My journey with St. Francis Center began almost 10 years ago, while attending school at the University of Southern California. I wanted to help, but wasn’t ready for direct service, so I worked in the offices. When I began as a staff member, I was happy to be helping administratively, but was still a bit weary of our guests. It was my second week, and the week before Christmas. I squeezed my way through the long line of homeless men and women waiting for a warm breakfast and the chance to get out of the cold. In an uncharacteristic moment I blurted out “Merry Christmas!” and immediately felt a sense of guilt. Merry Christmas? On the streets, with no family or feeling of hope? What a stupid thing to say. That is when it happened. A guest immediately retorted “This is the best Christmas yet.” My misunderstanding of the homeless, and my feeling of stress about conversation was blown out of the water.
“I need somebody else who can smile with me through all of the problems that happen during the day because at the end of the day, I got nothing to look forward to,” said one of our homeless guests recently.
I’ve never looked back. Now every morning as I walk up to the Center my favorite part of the day lasts for 5 minutes. Make eye contact. “Hi. How are you?” Have a moment of conversation. Repeat. That is the spirit of St. Francis Center. Our Homeless Well-Being Program has provided practical resources to alleviate the day-to-day suffering of the homeless for almost 40 years. We understand that being homeless goes beyond not having food or a place to sleep. It involves feeling alienated from society. Our service is not complete if we don’t make our guests feel completely welcome. By providing them with a warm meal, a place to take a shower, respite in hot and cold weather, access to health care and most importantly a “hello” we renew their hope and give them a start to get back on their feet.

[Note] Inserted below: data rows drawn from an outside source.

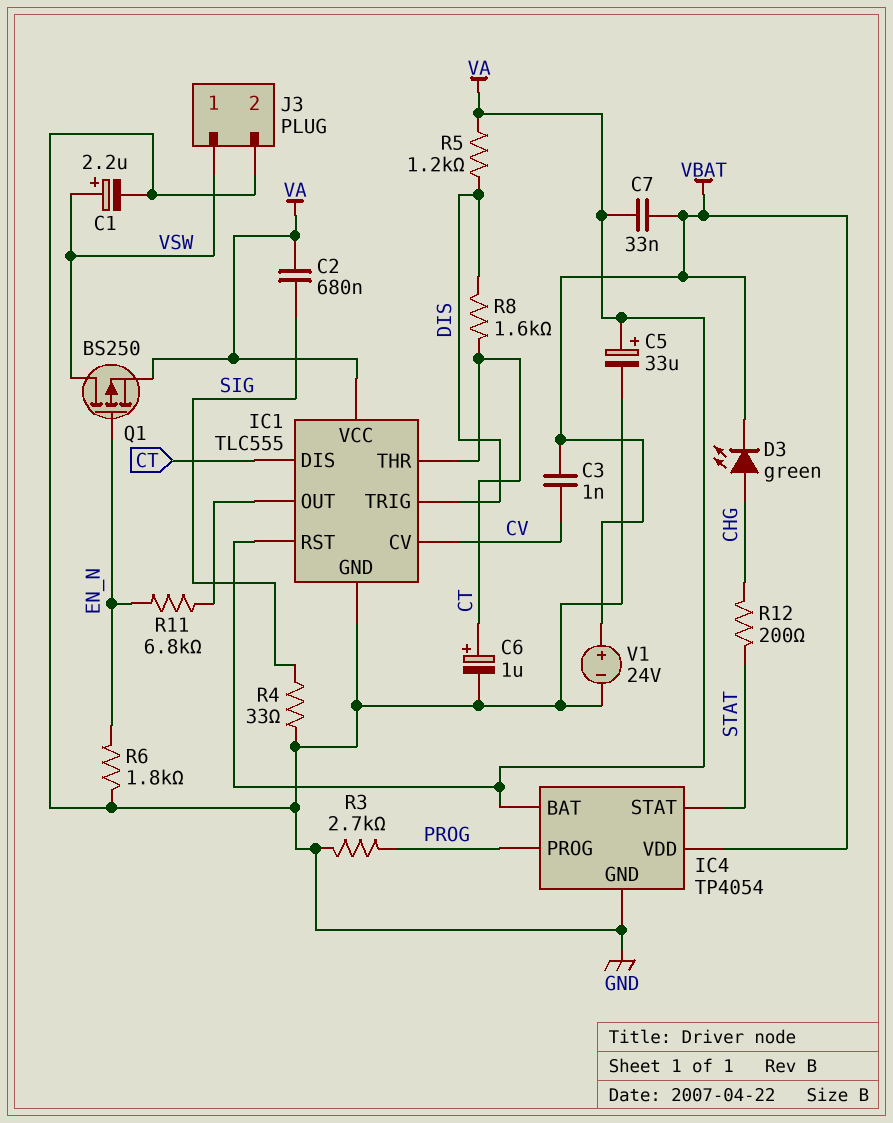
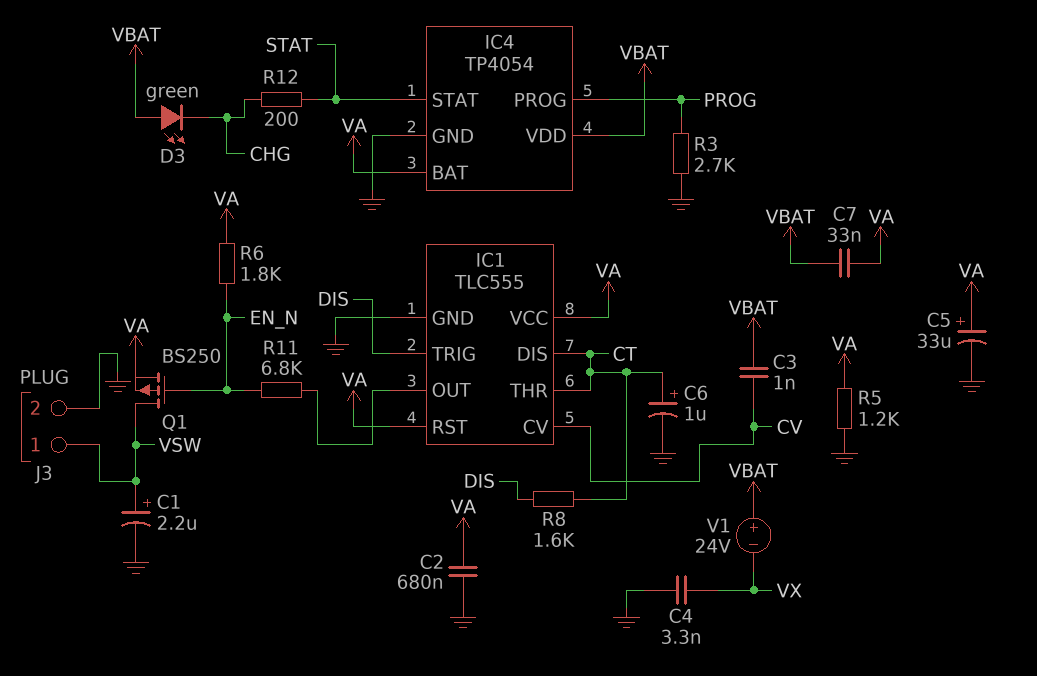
C2: 680nF (SIG, VA) -> 680nF (GND, VA)
C4: none -> 3.3nF (GND, VX)
D3: LED green (A CHG, K VBAT) -> LED green (A VBAT, K CHG)
R4: 33 (GND, SIG) -> none
R5: 1.2k (DIS, VA) -> 1.2k (GND, VA)
R6: 1.8k (EN_N, GND) -> 1.8k (EN_N, VA)
V1: 24V (plus VBAT, minus GND) -> 24V (plus VBAT, minus VX)

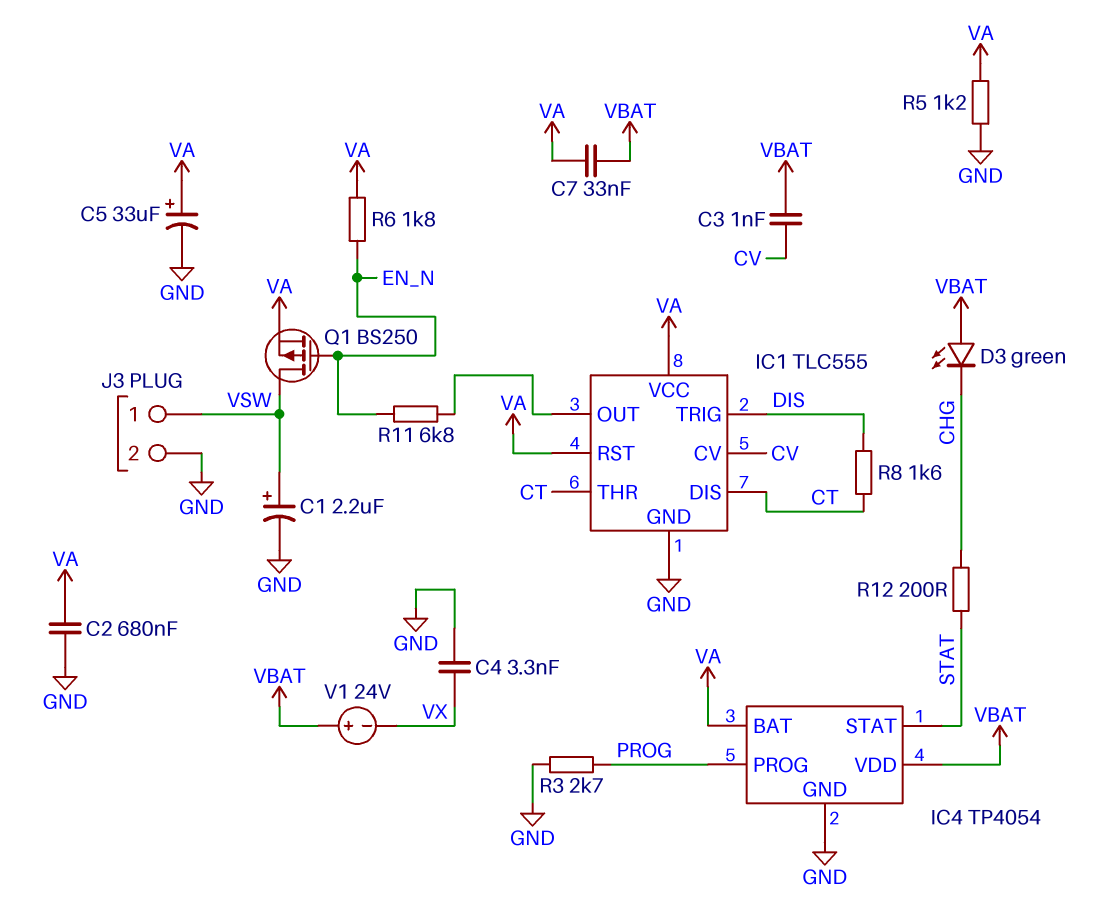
C6: 1uF (plus CT, minus GND) -> none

In addition to our served meals and Health and Hygiene Services, we also offer the homeless our Mail and Cell Charging Services. We provide our mailing address for the homeless to use and keep a mailbox for each individual and help our guests stay connected with family and friends by allowing them to charge their cell phones during our programs. Being homeless involves much more than not having a bed to sleep in: it means not having a permanent address for job applications, financial assistance and family contact. The inability to even rent a post office box severely alienates homeless people from the rest of the world and keeps them from re-entering society. This service rekindles that connection and creates needed stability.